30 years after the epidemic you really hope you could say I used to live with HIV but now I am cured

As the new Country Director, what are your major areas of focus in the four years you will be around?

When I look at the figures I get excited about the energy put into prevention, that HIV positive mothers are enrolled on treatment to almost universal coverage for we stand at 95%. New infections have also reduced. My objective will be to ensure that we consolidate progress on that. My other area will be in ensuring more people are enrolled on treatment in addition to supporting government adopt the test and treat approach. I am not worried by the financial arguments being made because it’s a smart investment to make. However, my biggest worry is with the adolescents. While efforts have been made to prevent mother to child transmission, these children who are born HIV free only have to be with us for a few years before they acquire the disease. Of the 83,000 new infections every year, 66% are adolescent girls. It’s frightening and something that needs to lead us to question how our HIV interventions are operationalised if very young people are the majority of those acquiring new infections. We can’t talk about an AIDs free generation when its young people getting sick. That will be my other area of concentration.

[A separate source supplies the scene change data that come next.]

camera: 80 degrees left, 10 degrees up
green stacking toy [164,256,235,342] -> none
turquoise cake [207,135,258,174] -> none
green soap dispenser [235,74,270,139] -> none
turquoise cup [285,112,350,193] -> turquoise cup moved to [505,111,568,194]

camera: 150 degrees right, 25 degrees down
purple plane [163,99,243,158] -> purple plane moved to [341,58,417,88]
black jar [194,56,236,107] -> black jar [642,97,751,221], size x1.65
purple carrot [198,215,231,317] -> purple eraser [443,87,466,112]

What specific programmes are you looking at for women and girls?

There’s a ‘DREAMS’ programme. It’s a short form for Determined, Resilient, Empowered, AIDS-free, Mentored, and Safe and looks at the problem in a comprehensive manner to understand biological, structural and behavioral concerns. Structural involves things to do with poverty which heightens vulnerability to HIV. It’s not a silver bullet that’s why the UN talks about a comprehensive package; in other words, you are educating the girl about her body and how she should protect herself, economic empowerment and poverty alleviation programmes. We need to be alive to those than condemn them. We can’t tackle one and leave the other. That’s why we are here to complement the government and other institutions.

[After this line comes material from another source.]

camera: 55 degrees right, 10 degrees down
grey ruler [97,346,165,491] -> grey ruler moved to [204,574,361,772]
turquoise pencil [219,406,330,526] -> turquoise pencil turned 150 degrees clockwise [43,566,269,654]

Over the years, a lot of research has gone into finding a cure and a vaccine. Why in your view has it taken the world so long yet some trials have given us hope?

This is a complicated disease to manage in the body. There is a lot of investment going into vaccine research as well as the cure but nothing has been validated so far by the World Health Organisation. 30 years after the epidemic you really hope you could say I used to live with HIV but now I am cured. While it would be nice to have a vaccine and a cure, it’s important to appreciate that we have all the tools we need today for people with HIV to live a full productive life. We also have all the tools to prevent infection including pre and post exposure prophylaxis.

Uganda has passed a law criminalising willful transmission of HIV something that caused us a lot of backlash. What’s your view on the law?

Laws criminalising HIV are not helpful. The approach for managing any epidemic is creating an enabling environment for people to come out and get the services but when you start to criminalise certain actions the worry for people in epidemic control is that you drive people underground than bring them to the fore. What happens when the transmission is from mother to child? Do you want this child to grow up later and sue the parents? In criminal law, there are provisions for anyone who endangers the life of another person willfully and recklessly. These pieces of legislation can take care of that.